After speaking with medical professionals we know, it is now becoming clear that I may have had swine flu (Novel H1N1) over the last several weeks. My symptoms, duration, and severity have made this “highly likely.”
So I thought it might be helpful for you all to know what the experience is like. Not to scare you (seriously, it was not scary EVER), but just so you know and can take precautions if you or your family end up having it.
During the worst of my illness, I stayed home. Had I understood what I was carrying, I would have stayed home more, but I didn’t know – unfortunately, there is no sign waved in your face that says “you have swine flu!”
It began with heavy fatigue 4 or 5 weeks ago. It was in the thick of the hot weather here (over 100F), and we were madly packing and getting ready to move. While the fatigue was strange, I thought for the most part I was reacting to the heat and stress of moving. The fatigue got steadily worse, and then subsided for a couple of days. I also had some nausea toward the tail end of that fatigue.
Soon after the fatigue and nausea subsided, I had a sore throat for a couple of days and then had symptoms much like a bad cold that would not stop. That lasted two weeks, coming strong like a wave, and then lingering for some time in my lungs. I did have a fever, but it never got high enough to worry. Again there was some fatigue.
I had a productive cough – with quite a bit of fluid in my lungs – something I haven’t had since I really worked to contain my asthma four years ago. Had I not been managing my asthma with medications now, I believe I would have been much, much worse during this phase. As it was, I felt at the time it was not quite severe enough to go to the doctor.
As the coughing began to subside, the nausea returned on occasion and the symptoms moved to my intestines. It remained this way for a little under a week. I now am near the end of this phase, while the cough has all but gone away. During this time, I’ve eaten a lot of yogurt and cottage cheese to put good bacteria back into my body, drunk lots of water, eaten only basic things like grains fruit and vegetables, plus I’ve slept an awful lot.
I’m now nearing my normal self again.
All in all, it took a while to recover, but it was not in any way deadly for me. It was not terribly different than any other flu. Had I known, I would have stayed home so as not to infect others who may have chronic diseases that would put them more at risk. I feel bad about that. However, I did stay away from my grandfather and have not seen him for many weeks, I avoided public gatherings as much as possible, I was very careful to wash my hands after blowing my nose and coughing in public, and I took several other such precautions that I would have taken with any flu.
I am looking forward to having my energy back. We’ve almost finished unpacking from the move , but I haven’t been able to take that to the finish line due to fatigue. I have lost about five pounds – I needed to loose the weight, but I would MUCH rather have lost it by exercising ! So I hope to continue working toward 10,000 steps soon, and to continue to build our online community here.

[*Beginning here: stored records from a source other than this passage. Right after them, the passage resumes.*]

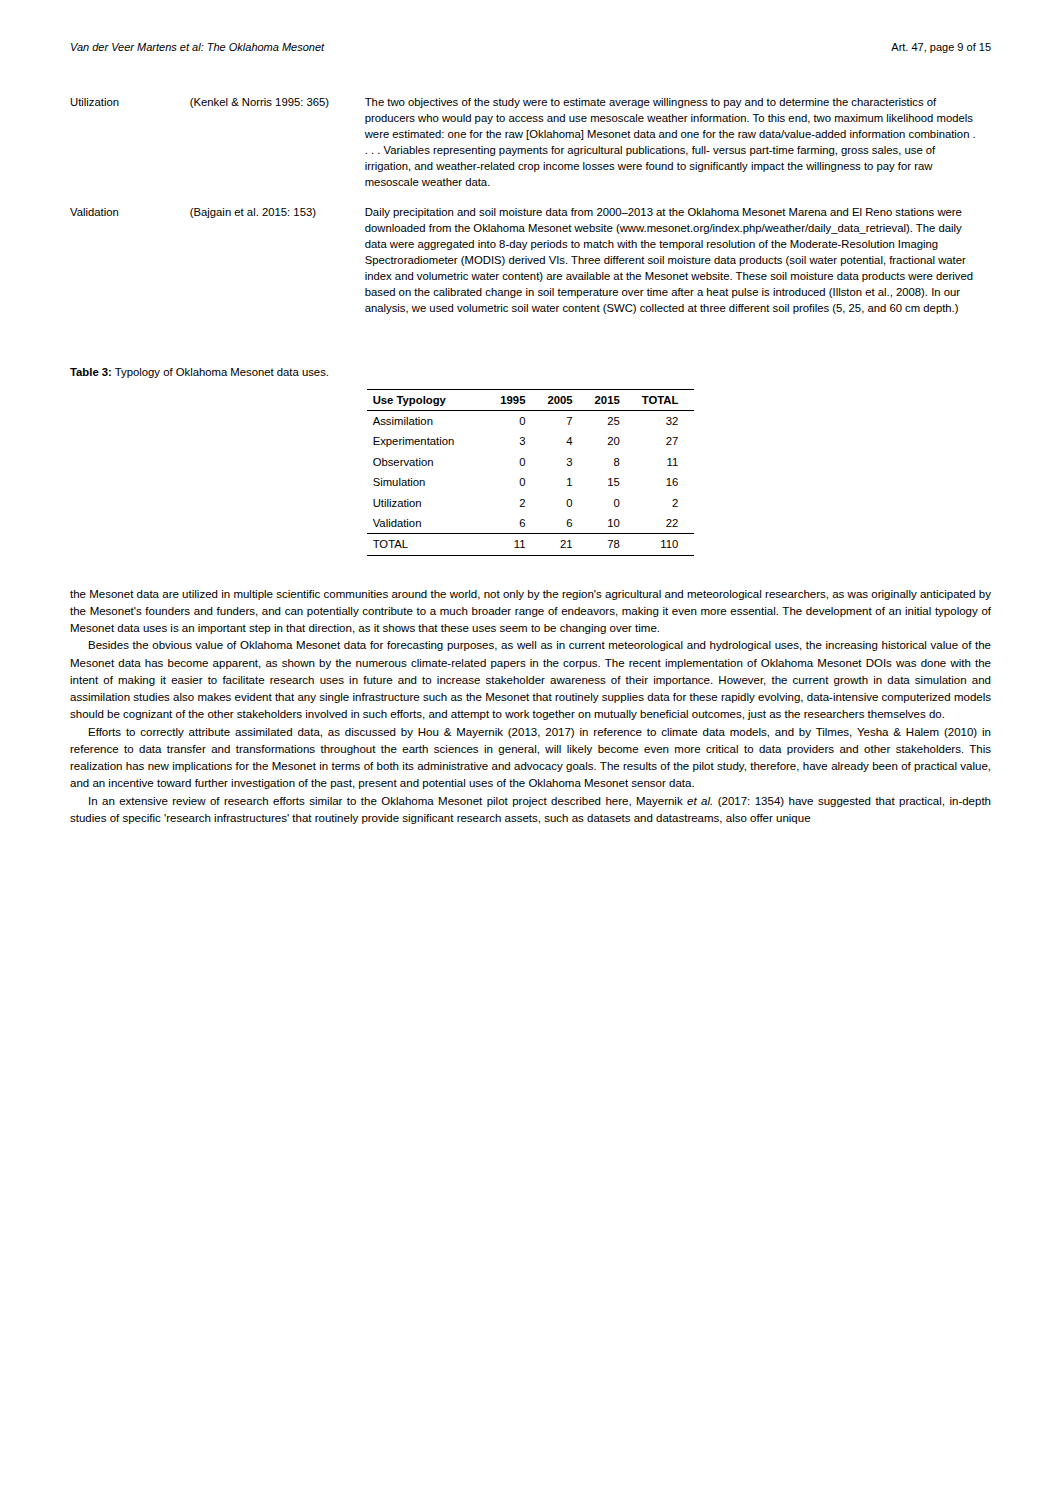Van der Veer Martens et al: The Oklahoma Mesonet
Art. 47, page 9 of 15
| Utilization | (Kenkel & Norris 1995: 365) | The two objectives of the study were to estimate average willingness to pay and to determine the characteristics of producers who would pay to access and use mesoscale weather information. To this end, two maximum likelihood models were estimated: one for the raw [Oklahoma] Mesonet data and one for the raw data/value-added information combination . . . . Variables representing payments for agricultural publications, full- versus part-time farming, gross sales, use of irrigation, and weather-related crop income losses were found to significantly impact the willingness to pay for raw mesoscale weather data. |
| Validation | (Bajgain et al. 2015: 153) | Daily precipitation and soil moisture data from 2000–2013 at the Oklahoma Mesonet Marena and El Reno stations were downloaded from the Oklahoma Mesonet website (www.mesonet.org/index.php/weather/daily_data_retrieval). The daily data were aggregated into 8-day periods to match with the temporal resolution of the Moderate-Resolution Imaging Spectroradiometer (MODIS) derived VIs. Three different soil moisture data products (soil water potential, fractional water index and volumetric water content) are available at the Mesonet website. These soil moisture data products were derived based on the calibrated change in soil temperature over time after a heat pulse is introduced (Illston et al., 2008). In our analysis, we used volumetric soil water content (SWC) collected at three different soil profiles (5, 25, and 60 cm depth.) |
Table 3: Typology of Oklahoma Mesonet data uses.
| Use Typology | 1995 | 2005 | 2015 | TOTAL |
| --- | --- | --- | --- | --- |
| Assimilation | 0 | 7 | 25 | 32 |
| Experimentation | 3 | 4 | 20 | 27 |
| Observation | 0 | 3 | 8 | 11 |
| Simulation | 0 | 1 | 15 | 16 |
| Utilization | 2 | 0 | 0 | 2 |
| Validation | 6 | 6 | 10 | 22 |
| TOTAL | 11 | 21 | 78 | 110 |
the Mesonet data are utilized in multiple scientific communities around the world, not only by the region's agricultural and meteorological researchers, as was originally anticipated by the Mesonet's founders and funders, and can potentially contribute to a much broader range of endeavors, making it even more essential. The development of an initial typology of Mesonet data uses is an important step in that direction, as it shows that these uses seem to be changing over time.
Besides the obvious value of Oklahoma Mesonet data for forecasting purposes, as well as in current meteorological and hydrological uses, the increasing historical value of the Mesonet data has become apparent, as shown by the numerous climate-related papers in the corpus. The recent implementation of Oklahoma Mesonet DOIs was done with the intent of making it easier to facilitate research uses in future and to increase stakeholder awareness of their importance. However, the current growth in data simulation and assimilation studies also makes evident that any single infrastructure such as the Mesonet that routinely supplies data for these rapidly evolving, data-intensive computerized models should be cognizant of the other stakeholders involved in such efforts, and attempt to work together on mutually beneficial outcomes, just as the researchers themselves do.
Efforts to correctly attribute assimilated data, as discussed by Hou & Mayernik (2013, 2017) in reference to climate data models, and by Tilmes, Yesha & Halem (2010) in reference to data transfer and transformations throughout the earth sciences in general, will likely become even more critical to data providers and other stakeholders. This realization has new implications for the Mesonet in terms of both its administrative and advocacy goals. The results of the pilot study, therefore, have already been of practical value, and an incentive toward further investigation of the past, present and potential uses of the Oklahoma Mesonet sensor data.
In an extensive review of research efforts similar to the Oklahoma Mesonet pilot project described here, Mayernik et al. (2017: 1354) have suggested that practical, in-depth studies of specific 'research infrastructures' that routinely provide significant research assets, such as datasets and datastreams, also offer unique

If You Think You Might Have Swine Flu, What Should You Do?
Everyone’s symptoms will be somewhat different based on their own body’s reaction to illness. And again, there is no red flag that says “this is swine flu!”
If you do get sick, don’t panic. If you have a history of lung disease, diabetes, heart disease, kidney disease, neurocognitive and neuromuscular disorders, suppressed immune system – or if you are pregnant – make sure you see a doctor. Otherwise, stay home and rest, drink water, stay up on your nutrition, and pay attention to your body’s needs. Take special care of children and young adults if they get sick, and do not give them aspirin – it can lead to further complications. (Note: this is not official medical advice of course – please consult a doctor or nurse for any official advice, or if you have any doubts about your condition.)
The CDC recommends that people with influenza-like illness remain at home until at least 24 hours after they are free of fever (100 F or 37.8C), or signs of a fever without the use of fever-reducing medications. For more information, visit “Novel H1N1 (Swine Flu) And You.”
Also, from what I’ve learned from each of their sites, the CDC, NIH, WHO, and other health organizations are somewhat discouraging people without severe symptoms to come in to be tested for H1N1. Because there are so many cases now, labs want to preserve that capacity for those who are more severely ill. The only reason to know for sure is if you need treatment, and most people do recover fine without treatment. Of course, when in doubt, give your doctor a shout! Pick up the phone and call your doctor – it doesn’t hurt.
To learn more about seasonal influenza visit:
To learn more about H1N1 swine flu visit:
- CDC: “Novel H1N1 (Swine Flu) And You” or “Novel H1N1 Flu: Global Situation“
- WHO: “What is the New Influenza A(H1N1)?” or “Pandemic (H1N1) 2009″
- NIH: “H1N1 Flu (Swine Flu)”
- One Green Generation: “How To Prepare For Swine Flu”
Returning To A Regular Schedule
Thank you all again for your patience. Assuming I continue on my current healthy trajectory, I am back to a normal posting schedule (5-6 days/week) as of today.
I appreciate your readership. Stay Healthy!